Mit dieser Ausstellung, so Eva Kreissl, möchte man vor allem dazu anregen, den Kategorisierungen von „wahr“ und „falsch“ skeptisch zu begegnen. Wenn, angesichts von Exponaten wie Freisenbeinchen, Kreuzschlüsseln oder Schluckbildern, Abwehr- und Heilmittel zunächst widersprüchlich und verworren erscheinen mögen, so liegt dem Aberglauben über gewisse Zusammenhänge eine immer wieder ersichtliche Systematik zugrunde, beispielsweise in der aus der barocken Sympathetik fortgeführten Methode, „Gleiches gegen Gleiches“ anzuwenden. Beziehungsweise dürften Auslegungen und Methoden nach Prinzipien „Wie oben, so unten“, „Wie einmal, so immer“ in Lehren des Neuplatonismus ihren Ursprung haben.

Bemerkenswert – und in der Ausstellung plausibel dargelegt – ist, dass Teile solchen Parallelglaubens sich aus den kanonisierten Formen der Religion entwickelten, also im eigentlichen Sinn als abergläubisch verstanden werden: Heilige Längen etwa sind Papier- oder Textilstreifen in der „Länge“ diverser Heiliger, die mit Gebeten und Abbildungen bedruckt sind. Zur Erleichterung einer Geburt, zum Schutz vor Zauber und Krankheiten wurden die Längen als Amulette am Körper getragen. Magische Heilpraktiken, wiederum auf die Lebensgeschichte von Heiligen rekurrierend, waren mit Opferringen verbunden. Binden und Lösen wird auf die Gebete des Hl. Leonhard zurückgeführt, die bewirkten, dass Gefangene von ihren Ketten befreit wurden. Der Opferring aus gedrehtem Eisen wurde bei Kopfschmerzen aufgesetzt, damit der Altar umrundet und der Ring als Votivgabe hinterlassen. Man war von seinen Schmerzen entbunden. Was es mit solchen Dingen und Praktiken auf sich hat, davon erzählt an mehreren Hörstationen der Schriftsteller Bodo Hell.

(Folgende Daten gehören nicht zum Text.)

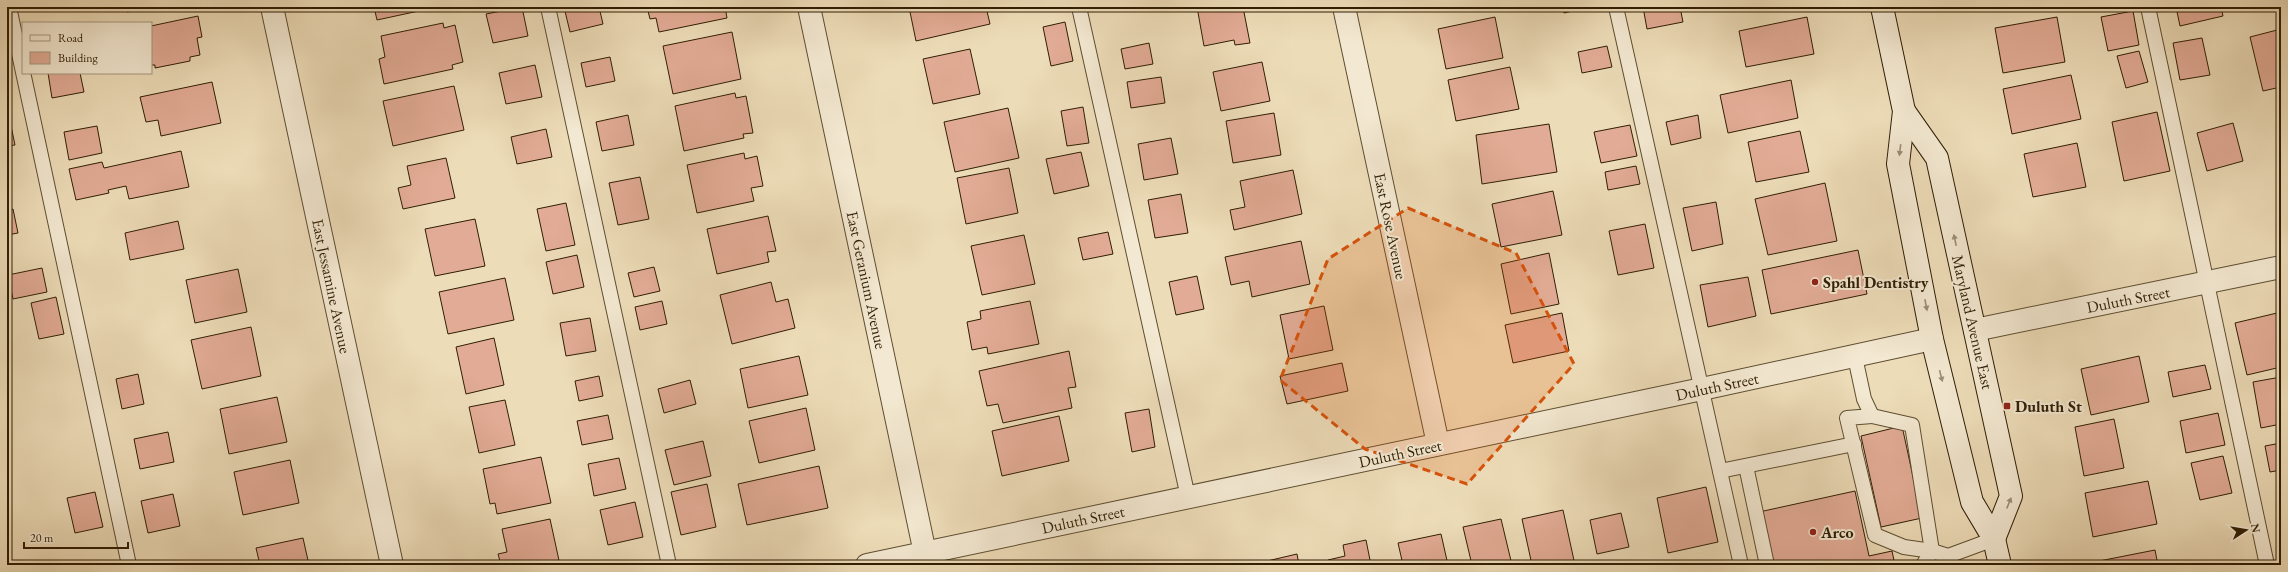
<svg xmlns="http://www.w3.org/2000/svg" width="2288" height="572" font-family="'EB Garamond',serif">
	<rect width="100%" height="100%" fill="#eddcb8"/>
	<filter id="stains"><feTurbulence type="fractalNoise" baseFrequency=".005" numOctaves="4"/><feColorMatrix values="0 0 0 0 .2 0 0 0 0 .09 0 0 0 0 .02 0 0 0 .5 -.17"/></filter>
	<radialGradient id="worn" r=".72"><stop offset=".6" stop-color="#630" stop-opacity="0"/><stop offset="1" stop-color="#630" stop-opacity=".3"/></radialGradient>
	<g fill="#e2ab95" stroke="#2f1e04">
		<polygon points="126,7 151,7 127,12"/>
		<polygon points="374,7 428,7 428,9 377,20"/>
		<polygon points="522,7 528,36 493,43 486,14"/>
		<polygon points="564,7 599,7 603,24 570,32"/>
		<polygon points="647,7 725,7 727,18 659,32 656,18 650,19"/>
		<polygon points="909,7 986,7 990,24 916,41"/>
		<polygon points="1197,7 1243,7 1250,43 1235,45 1234,40 1204,46"/>
		<polygon points="1562,7 1590,7 1564,13"/>
		<polygon points="1643,7 1680,7 1683,22 1647,29"/>
		<polygon points="2176,7 2221,7 2223,16 2180,26"/>
		<polygon points="2133,11 2139,45 2108,51 2101,17"/>
		<polygon points="198,16 202,37 197,38 200,55 190,57 190,61 155,68 155,65 151,65 151,26"/>
		<polygon points="1495,17 1503,58 1446,69 1438,29"/>
		<polygon points="1807,17 1814,54 1746,67 1739,31"/>
		<polygon points="2057,17 2065,62 2003,73 1995,28"/>
		<polygon points="1065,22 1073,61 1051,66 1043,27"/>
		<polygon points="443,23 444,28 455,25 463,62 452,65 453,69 384,84 379,59 385,57 381,36"/>
		<polygon points="2281,29 2281,87 2263,91 2250,37"/>
		<polygon points="732,32 741,79 673,94 663,46"/>
		<polygon points="2202,38 2210,75 2180,80 2173,43"/>
		<polygon points="1149,43 1153,64 1125,69 1121,49"/>
		<polygon points="1607,46 1612,67 1582,73 1578,52"/>
		<polygon points="970,49 980,94 933,104 923,59"/>
		<polygon points="2139,51 2148,82 2126,88 2117,56"/>
		<polygon points="610,57 615,81 586,87 581,63"/>
		<polygon points="1262,62 1270,101 1221,111 1213,72"/>
		<polygon points="535,65 542,97 506,104 499,73"/>
		<polygon points="1510,67 1519,109 1456,121 1448,80"/>
		<polygon points="48,73 80,73 84,92 52,98"/>
		<polygon points="2071,75 2081,119 2012,134 2003,89"/>
		<polygon points="1161,77 1165,103 1131,108 1127,82"/>
		<polygon points="1791,80 1798,118 1728,133 1720,95"/>
		<polygon points="212,82 221,123 161,136 158,120 146,122 140,97"/>
		<polygon points="454,86 464,130 393,146 383,101"/>
		<polygon points="735,93 736,98 746,96 753,133 743,134 744,138 684,151 675,106"/>
		<polygon points="1083,107 1089,143 1067,146 1061,111"/>
		<polygon points="1008,108 1019,158 955,172 944,122"/>
		<polygon points="2157,112 2170,171 2124,181 2112,122"/>
		<polygon points="1274,113 1281,155 1233,163 1226,121"/>
		<polygon points="628,115 634,145 602,151 596,122"/>
		<polygon points="1698,115 1701,138 1671,145 1666,122"/>
		<polygon points="2233,123 2243,161 2207,171 2197,133"/>
		<polygon points="1549,124 1557,172 1482,184 1476,135"/>
		<polygon points="1630,125 1637,156 1601,163 1594,132"/>
		<polygon points="11,126 15,145 7,146 7,127"/>
		<polygon points="97,126 102,153 69,160 64,132"/>
		<polygon points="546,129 552,157 517,164 511,137"/>
		<polygon points="1800,131 1809,172 1756,182 1748,142"/>
		<polygon points="1171,138 1178,174 1144,180 1138,144"/>
		<polygon points="2077,143 2086,187 2033,197 2024,154"/>
		<polygon points="181,151 189,187 129,199 126,186 108,190 109,193 76,200 69,169 102,162 104,168"/>
		<polygon points="1081,152 1089,186 1054,194 1046,159"/>
		<polygon points="744,153 745,159 757,156 763,186 751,188 754,201 697,213 687,165"/>
		<polygon points="446,158 455,198 403,209 398,188 411,185 407,166"/>
		<polygon points="1636,166 1640,184 1608,190 1605,172"/>
		<polygon points="1009,168 1018,213 966,224 957,178"/>
		<polygon points="1293,170 1302,214 1234,230 1230,210 1245,207 1240,181"/>
		<polygon points="640,177 649,219 618,225 609,183"/>
		<polygon points="1825,183 1837,241 1768,255 1755,199"/>
		<polygon points="1553,191 1562,235 1501,247 1492,204"/>
		<polygon points="1181,194 1188,233 1155,238 1148,200"/>
		<polygon points="1716,202 1723,244 1692,251 1683,208"/>
		<polygon points="566,203 575,245 546,251 537,209"/>
		<polygon points="13,209 18,233 7,235 7,211"/>
		<polygon points="768,216 776,251 767,252 769,262 717,274 707,229"/>
		<polygon points="475,219 485,266 435,276 425,229"/>
		<polygon points="178,221 184,249 130,260 125,233"/>
		<polygon points="1645,224 1654,268 1618,275 1609,231"/>
		<polygon points="1108,232 1113,254 1083,260 1078,238"/>
		<polygon points="1024,235 1035,284 982,295 971,246"/>
		<polygon points="1301,241 1310,284 1252,297 1249,281 1231,285 1225,257"/>
		<polygon points="1858,250 1867,294 1771,314 1762,270"/>
		<polygon points="1549,253 1559,304 1511,314 1501,264"/>
		<polygon points="577,255 584,287 553,294 546,262"/>
		<polygon points="654,267 660,291 634,297 628,273"/>
		<polygon points="42,268 47,292 13,299 8,275"/>
		<polygon points="238,269 247,312 195,323 186,280"/>
		<polygon points="1197,276 1204,309 1176,315 1169,282"/>
		<polygon points="1748,277 1756,316 1708,327 1700,285"/>
		<polygon points="505,278 514,320 448,334 439,292"/>
		<polygon points="771,282 776,302 788,299 795,328 732,344 720,295"/>
		<polygon points="56,297 64,334 39,339 31,303"/>
		<polygon points="662,301 667,324 640,330 635,307"/>
		<polygon points="1030,301 1039,344 988,354 987,347 972,350 967,322 981,319 980,311"/>
		<polygon points="1324,306 1333,350 1289,359 1280,315"/>
		<polygon points="1562,313 1569,351 1513,363 1505,325"/>
		<polygon points="2277,313 2281,330 2281,367 2247,375 2235,323"/>
		<polygon points="590,318 596,351 566,356 560,323"/>
		<polygon points="251,327 261,376 202,389 191,340"/>
		<polygon points="494,338 504,385 466,394 456,347"/>
		<polygon points="1069,351 1076,387 1068,388 1072,408 1003,423 998,404 987,406 979,371"/>
		<polygon points="799,356 808,395 748,408 740,369"/>
		<polygon points="2139,356 2149,402 2091,415 2081,369"/>
		<polygon points="1342,363 1348,391 1287,404 1280,376"/>
		<polygon points="2205,365 2211,389 2173,397 2168,372"/>
		<polygon points="138,374 144,404 122,409 116,379"/>
		<polygon points="599,376 603,396 579,401 575,381"/>
		<polygon points="2281,377 2281,424 2261,428 2253,382"/>
		<polygon points="690,380 696,404 664,413 658,389"/>
		<polygon points="277,397 287,442 229,454 220,409"/>
		<polygon points="505,400 515,445 479,453 469,407"/>
		<polygon points="806,408 815,450 759,463 749,421"/>
		<polygon points="1149,409 1155,447 1132,452 1125,413"/>
		<polygon points="2218,413 2225,445 2186,453 2180,421"/>
		<polygon points="608,415 613,439 582,445 577,421"/>
		<polygon points="1059,416 1069,461 1002,476 992,431"/>
		<polygon points="2114,419 2124,468 2084,476 2075,427"/>
		<polygon points="1902,426 1922,518 1881,527 1861,436"/>
		<polygon points="168,432 174,462 140,469 134,439"/>
		<polygon points="703,441 711,476 674,485 665,450"/>
		<polygon points="2281,443 2281,470 2270,472 2265,446"/>
		<polygon points="2223,456 2232,493 2200,500 2191,463"/>
		<polygon points="541,457 551,503 497,514 495,503 490,504 483,469"/>
		<polygon points="619,458 626,489 594,496 588,464"/>
		<polygon points="290,460 299,503 243,515 234,472"/>
		<polygon points="819,466 828,508 747,525 738,484"/>
		<polygon points="2148,481 2157,524 2093,537 2085,493"/>
		<polygon points="707,484 716,527 681,535 671,492"/>
		<polygon points="1706,487 1718,542 1668,553 1657,498"/>
		<polygon points="1855,491 1869,556 1892,551 1895,565 1770,565 1759,512"/>
		<polygon points="95,492 103,527 75,533 67,498"/>
		<polygon points="173,494 180,526 148,533 141,501"/>
		<polygon points="635,502 643,537 608,545 600,510"/>
		<polygon points="1563,510 1575,565 1532,565 1522,519"/>
		<polygon points="1621,513 1629,547 1597,554 1590,520"/>
		<polygon points="550,519 560,565 501,565 498,554 507,552 502,529"/>
		<polygon points="1501,519 1512,565 1472,565 1463,527"/>
		<polygon points="1441,534 1448,565 1403,565 1398,543"/>
		<polygon points="303,538 309,565 260,565 256,548"/>
		<polygon points="1366,540 1371,565 1329,565 1328,560 1345,556 1343,545"/>
		<polygon points="2155,550 2158,565 2089,565 2089,563"/>
		<polygon points="1297,554 1299,565 1263,565 1263,562"/>
	</g>
	<g fill="none" stroke-linecap="round" stroke-linejoin="round">
		<g stroke="#5e4e31" stroke-width="16">
			<g id="lane">
				<polyline points="9,7 129,565"/>
				<polyline points="548,7 669,565"/>
				<polyline points="1079,7 1188,497"/>
				<polyline points="1616,7 1741,565"/>
				<polyline points="2148,7 2267,565"/>
				<polyline points="1855,357 1864,399 1872,416 1847,418 1875,535 1904,547 1932,551 1948,556 1994,539"/>
				<polyline points="1872,416 1912,425 1932,551 1923,565"/>
				<polyline points="1746,466 1767,565"/>
				<polyline points="1720,471 1854,444"/>
			</g>
		</g>
		<g stroke="#5e4e31" stroke-width="24">
			<g id="street">
				<polyline points="272,7 392,565"/>
				<polyline points="809,7 925,553"/>
				<polyline points="1344,7 1438,444"/>
				<polyline points="1975,330 2281,267"/>
				<polyline points="867,565 1702,389 1932,339"/>
			</g>
		</g>
		<g stroke="#2f1e04" stroke-width="24">
			<g id="secondary">
				<polyline points="1882,7 1904,111 1898,164 1932,339 1972,502 1994,539 2000,565"/>
				<polyline points="1904,111 1937,158 2011,496 1994,539"/>
			</g>
		</g>
		<use href="#lane" stroke="#f3e8d1" stroke-width="14"/>
		<use href="#street" stroke="#f3e8d1" stroke-width="22"/>
		<use href="#secondary" stroke="#f3e8d1" stroke-width="22"/>
	</g>
	<defs><path id="oneway-solid" d="M-6-.8H1V-3.2L6.5 0L1 3.2V.8H-6Z"/></defs>
	<g fill="#9b8d75">
		<use href="#oneway-solid" transform="translate(1900 150) rotate(97)"/>
		<use href="#oneway-solid" transform="translate(1955 240) rotate(-102)"/>
		<use href="#oneway-solid" transform="translate(1926 305) rotate(79)"/>
		<use href="#oneway-solid" transform="translate(1941 376) rotate(76)"/>
		<use href="#oneway-solid" transform="translate(2009 503) rotate(-68)"/>
	</g>
	<path fill="#d6530b" fill-opacity="0.2" stroke="#d6530b" stroke-width="3" stroke-dasharray="8 5" stroke-linejoin="round" d="M1408,208L1516,253L1574,364L1467,484L1365,449L1280,380L1328,259Z"/>
	<g fill="#8f2418" stroke="#f3e8d1" stroke-width="1.5">
		<circle cx="1815" cy="282" r="4"/>
		<rect x="2003" y="402" width="8" height="8" rx="2"/>
		<circle cx="1813" cy="532" r="4"/>
	</g>
	<g text-anchor="middle" stroke-width="4" stroke-linejoin="round" paint-order="stroke">
		<g font-size="16" fill="#2f1e04" stroke="#f3e8d1">
			<text transform="translate(1391 226) rotate(78)" y="6">East Rose Avenue</text>
			<text transform="translate(867 280) rotate(78)" y="6">East Geranium Avenue</text>
			<text transform="translate(332 286) rotate(78)" y="6">East Jessamine Avenue</text>
			<text transform="translate(2128 299) rotate(-11)" y="6">Duluth Street</text>
			<text transform="translate(1973 322) rotate(77)" y="6">Maryland Avenue East</text>
			<text transform="translate(1717 386) rotate(-12)" y="6">Duluth Street</text>
			<text transform="translate(1400 453) rotate(-12)" y="6">Duluth Street</text>
			<text transform="translate(1083 519) rotate(-12)" y="6">Duluth Street</text>
		</g>
		<g font-size="16" font-weight="bold" fill="#2f1e04" stroke="#f3e8d1" text-anchor="start">
			<text x="1823" y="288">Spahl Dentistry</text>
			<text x="2015" y="412">Duluth St</text>
			<text x="1821" y="538">Arco</text>
		</g>
	</g>
	<rect width="2288" height="572" fill="none" stroke="#eddcb8" stroke-width="24"/>
	<rect x="8" y="8" width="2272" height="556" fill="none" stroke="#2f1e04" stroke-width="2"/>
	<rect x="12" y="12" width="2264" height="548" fill="none" stroke="#2f1e04"/>
	<rect x="22" y="22" width="130" height="52" fill="#f3e8d1" stroke="#a5977f"/>
	<rect x="30" y="35" width="20" height="6" fill="#f3e8d1" stroke="#a5977f"/>
	<text x="58" y="42" font-size="12" fill="#2f1e04">Road</text>
	<rect x="30" y="52" width="20" height="12" fill="#e2ab95" stroke="#a5977f"/>
	<text x="58" y="62" font-size="12" fill="#2f1e04">Building</text>
	<g transform="translate(2246 530) rotate(78)" stroke="#f3e8d1" stroke-width="3" paint-order="stroke">
	<path d="M0-3L7 15L0 10L-7 15Z" fill="#2f1e04"/>
	<text y="-6" font-size="11" font-weight="bold" text-anchor="middle" fill="#2f1e04">N</text>
	</g>
	<path d="M24 542v6h104v-6" fill="none" stroke="#2f1e04" stroke-width="2"/>
	<text x="30" y="542" font-size="12" fill="#2f1e04" stroke="#f3e8d1" stroke-width="3" paint-order="stroke">20 m</text>
	<rect width="100%" height="100%" filter="url(#stains)"/>
	<rect width="100%" height="100%" fill="url(#worn)"/>
</svg>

Aberglauben – Aberwissen beleuchtet aber auch gegenwärtige Phänomene wie die Suche nach den richtigen Lottozahlen, Freundschaftsbänder von Jugendlichen oder den zum Jahreswechsel verschenkten Glücksbringer. Um den bisherigen Sammlungsbestand zu ergänzen, erstellt das Landesmuseum Joanneum außerdem eine Datenbank, in der Bilder und Erzählungen von Ausstellungsbesuchern anonym verzeichnet werden.

Wer’s glaubt, darf sich im Volkskundemuseum umfassend geschützt (vielleicht versichert?) fühlen.